SEVGİ VE KARDEŞLİK MERKEZLİ EĞİTİM

Halkı Müslüman bir ülkede eğitimimizi besmele ile

başlatmaya engel olan sebep ne Müslüman bir toplumun İslâm ı yaşamasına engel

olan güçler mi var Halkın talepleri eğitime niçin yansımıyor Milletimizin

bünyesine aykırı olmasına rağmen karma eğitimde niçin ısrar ediliyor 2009 daki

Bilge Köyü katliamı üzerine açıklama yapan zamanın Mardin valisi karma eğitim

zorunluluğunun bölgenin cahil kalmasında büyük rol oynadığını belirtmişti. Dış

etkiler olmasa, Müslüman bir toplumda başörtüsü konusu problem olur mu

Millî olması gereken eğitim her türlü dış unsurlardan

arındırılmalı, millî bünyeye uygun hâle getirilmelidir. Yeterince eğitim kurumu

ve öğretmenimiz var; öğrenciler de evlilik yaşı geçecek kadar uzun süreli bir

eğitim alıyorlar. Fakat, yapılan masraf ve harcanan emekle paralel bir sonuç

elde edemiyoruz. Milyonlarca okumuşu olan bir ülke buna bir çözüm bulmayacak

Türkiye nin en büyük gençlik organizasyonu olan Anadolu

Gençlik Derneği nin Genel Başkanı Salih Turhan, 7. 9. 2013 günü Ankara da

yaptığı konuşmada eğitimin problem ve çözümleri konusunda şu değerlendirmeyi

yapmıştı:

-Bu ülkede eğitim kanayan bir yara olmaya devam ediyor.

Eğitim sisteminde; sınav sayısında değişiklik yapmanın, sınavları azaltmanın,

artırmanın, birleştirmenin, zamana yaymanın yeni bir örneğini daha yaşıyoruz.

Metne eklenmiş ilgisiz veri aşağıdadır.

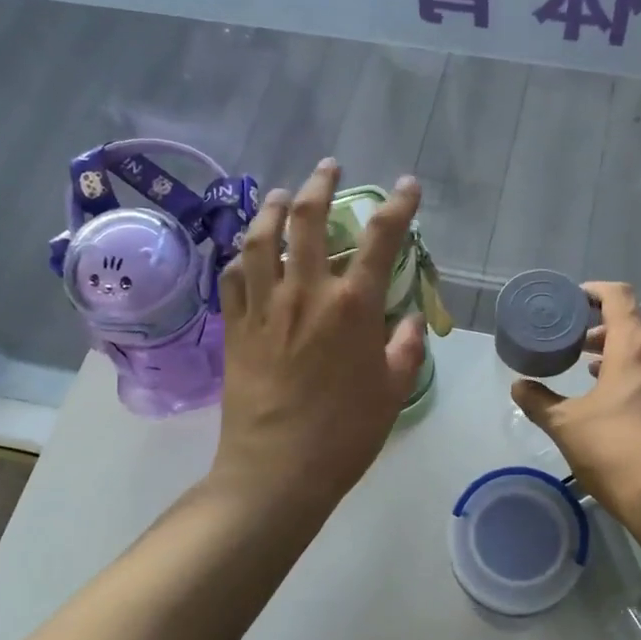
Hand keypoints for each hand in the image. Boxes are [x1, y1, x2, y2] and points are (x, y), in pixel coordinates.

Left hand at [211, 160, 426, 521]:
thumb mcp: (392, 393)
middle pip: (308, 221)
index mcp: (353, 307)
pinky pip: (232, 278)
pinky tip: (246, 252)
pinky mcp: (235, 329)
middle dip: (320, 185)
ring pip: (260, 239)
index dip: (398, 205)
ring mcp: (264, 308)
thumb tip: (408, 323)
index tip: (406, 185)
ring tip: (281, 195)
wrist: (276, 471)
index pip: (381, 238)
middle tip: (328, 168)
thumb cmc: (345, 435)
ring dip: (272, 209)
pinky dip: (239, 256)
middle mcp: (306, 293)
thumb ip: (405, 350)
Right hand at [511, 282, 640, 524]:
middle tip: (575, 341)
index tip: (574, 299)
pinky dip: (636, 376)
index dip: (595, 291)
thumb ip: (539, 402)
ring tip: (591, 370)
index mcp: (635, 348)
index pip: (619, 297)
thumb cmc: (616, 451)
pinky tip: (618, 403)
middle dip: (604, 327)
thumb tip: (518, 387)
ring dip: (620, 353)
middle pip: (635, 324)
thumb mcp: (567, 426)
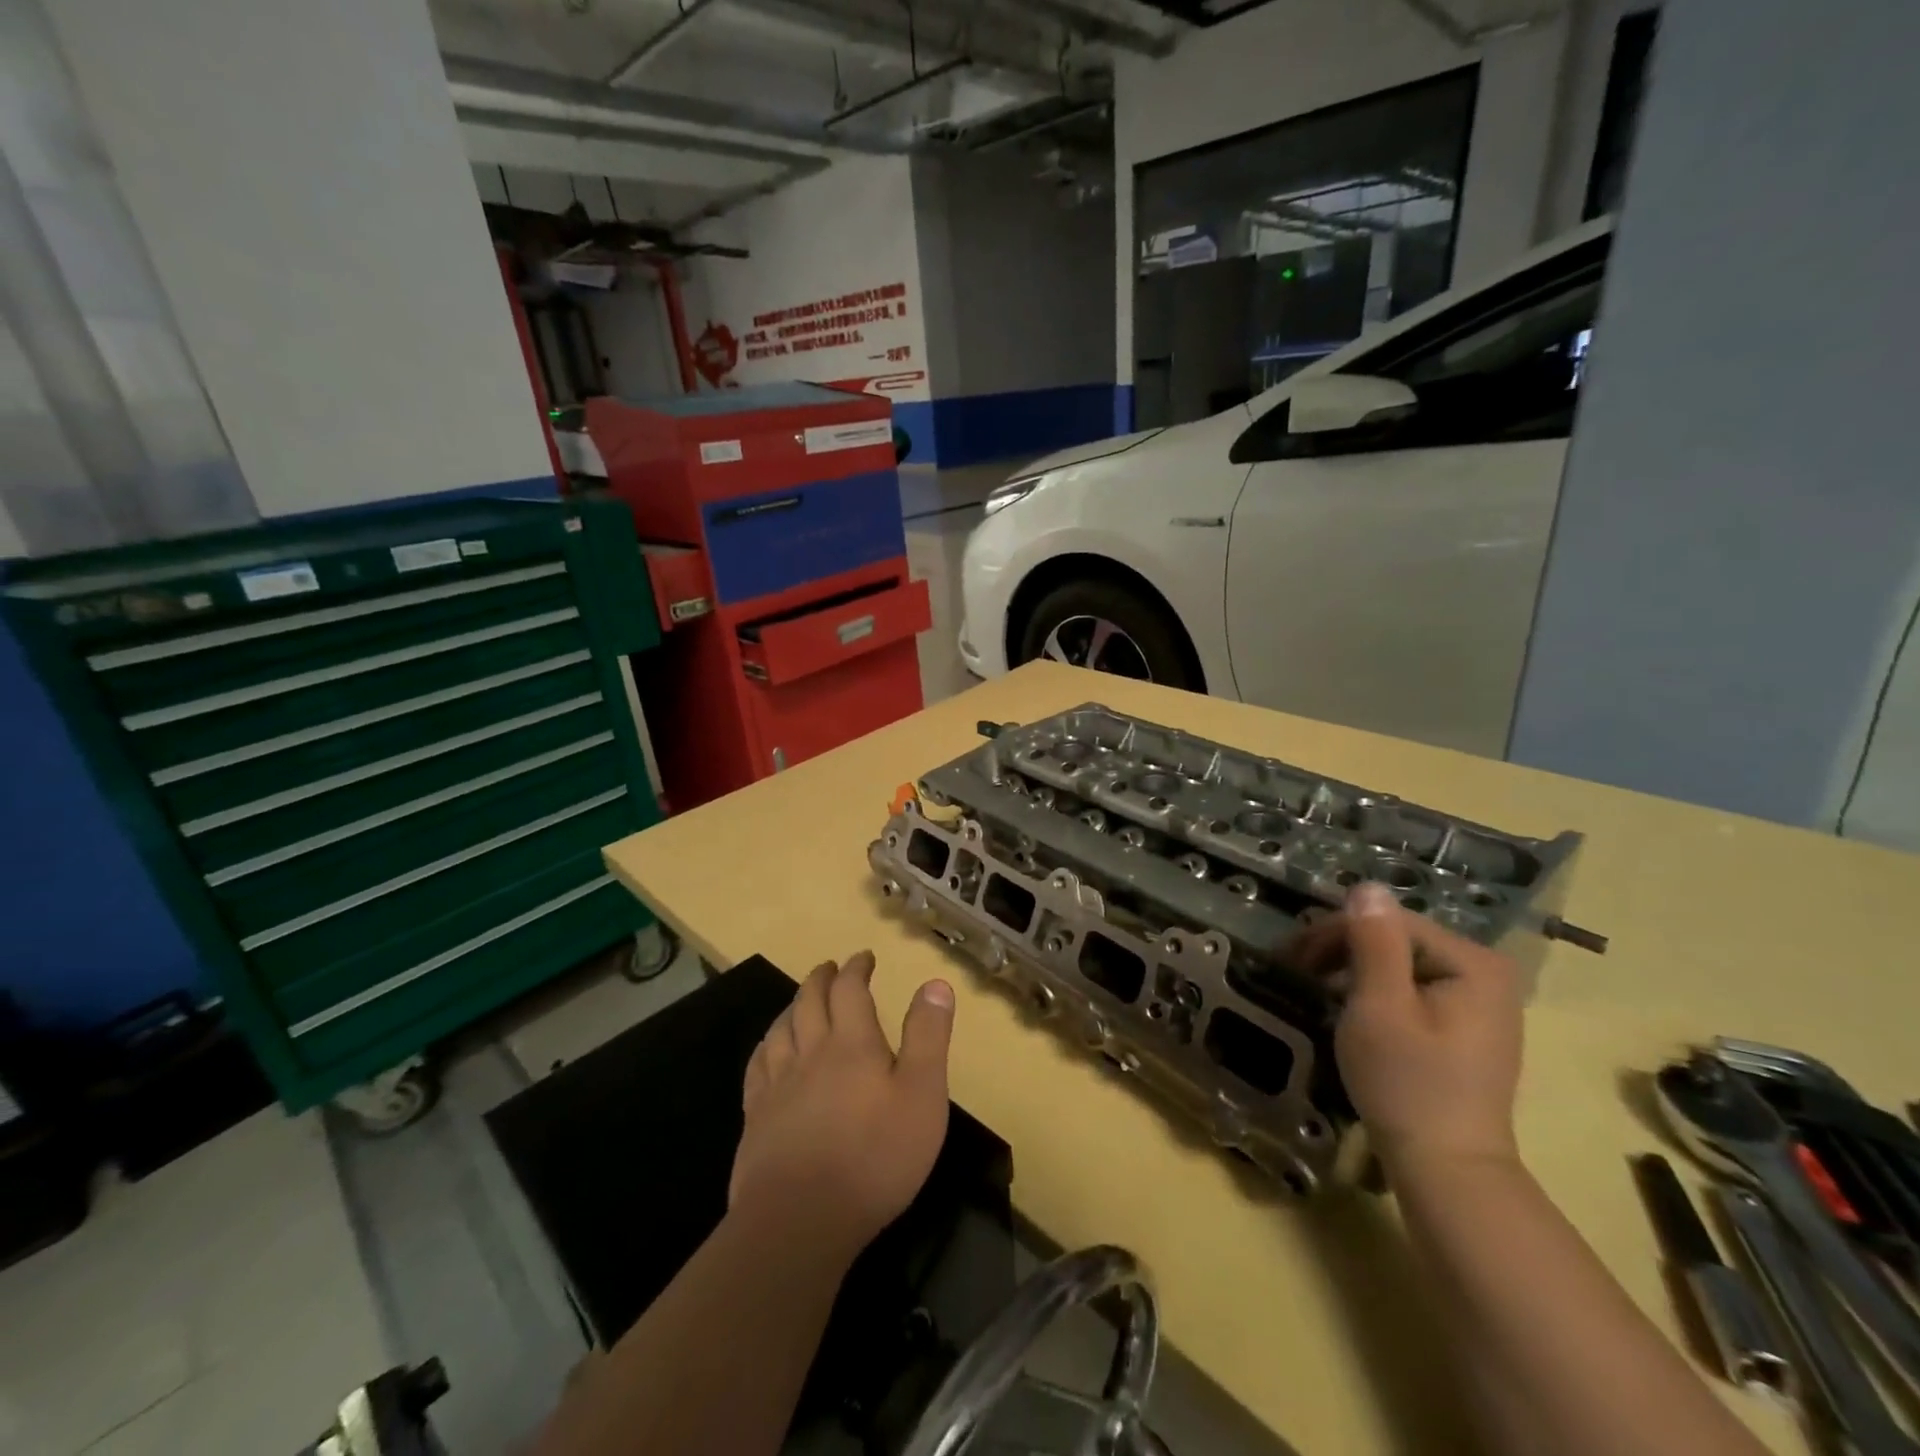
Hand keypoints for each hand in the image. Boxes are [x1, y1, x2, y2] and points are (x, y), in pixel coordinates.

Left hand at [730, 951, 954, 1256]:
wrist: (801, 1219)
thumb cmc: (874, 1157)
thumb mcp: (922, 1095)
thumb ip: (929, 1037)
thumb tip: (935, 982)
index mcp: (852, 1043)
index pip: (850, 990)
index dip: (856, 968)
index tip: (863, 957)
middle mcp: (811, 1052)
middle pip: (810, 1001)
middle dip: (822, 978)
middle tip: (830, 968)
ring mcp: (778, 1084)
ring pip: (781, 1028)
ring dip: (793, 1005)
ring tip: (801, 1000)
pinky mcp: (756, 1117)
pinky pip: (758, 1065)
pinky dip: (767, 1045)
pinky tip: (769, 1049)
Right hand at [1296, 883, 1524, 1172]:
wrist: (1447, 1169)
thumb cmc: (1408, 1083)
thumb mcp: (1380, 1007)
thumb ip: (1374, 943)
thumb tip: (1367, 886)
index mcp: (1473, 963)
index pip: (1390, 922)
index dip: (1335, 932)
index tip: (1292, 957)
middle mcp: (1486, 973)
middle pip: (1397, 939)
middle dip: (1343, 950)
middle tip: (1297, 972)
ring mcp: (1481, 1002)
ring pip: (1401, 963)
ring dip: (1354, 970)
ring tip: (1316, 991)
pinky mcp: (1467, 1027)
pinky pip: (1413, 988)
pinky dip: (1376, 992)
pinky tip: (1351, 1009)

Bunlar ölüye makyaj yapma çalışmalarıdır. Şuurlu bir nesil, şuurlu

öğretmenlerle ve sağlam bir müfredatla ortaya çıkar. Kendi medeniyetine yabancı

olarak sadece kuru bir alan bilgisiyle yetiştirilen öğretmenler yeni nesillerle

kadîm bir medeniyet arasında köprü olamazlar. Seküler bir müfredattan, hürmeti,

hizmeti ve merhameti önceleyen bir nesil çıkmasını ummak safdillik olur. Okul,

hâlâ çocuklarımızın kalbinde bir yaradır. Pazarı pazartesiye bağlayan geceler

karın ağrısı yapmaktadır. Bunun reçetesi, rekâbete dayalı, yarışmacı bir

sistemin yerine; sevgi ve kardeşlik merkezli bir anlayışı okullara taşımaktır.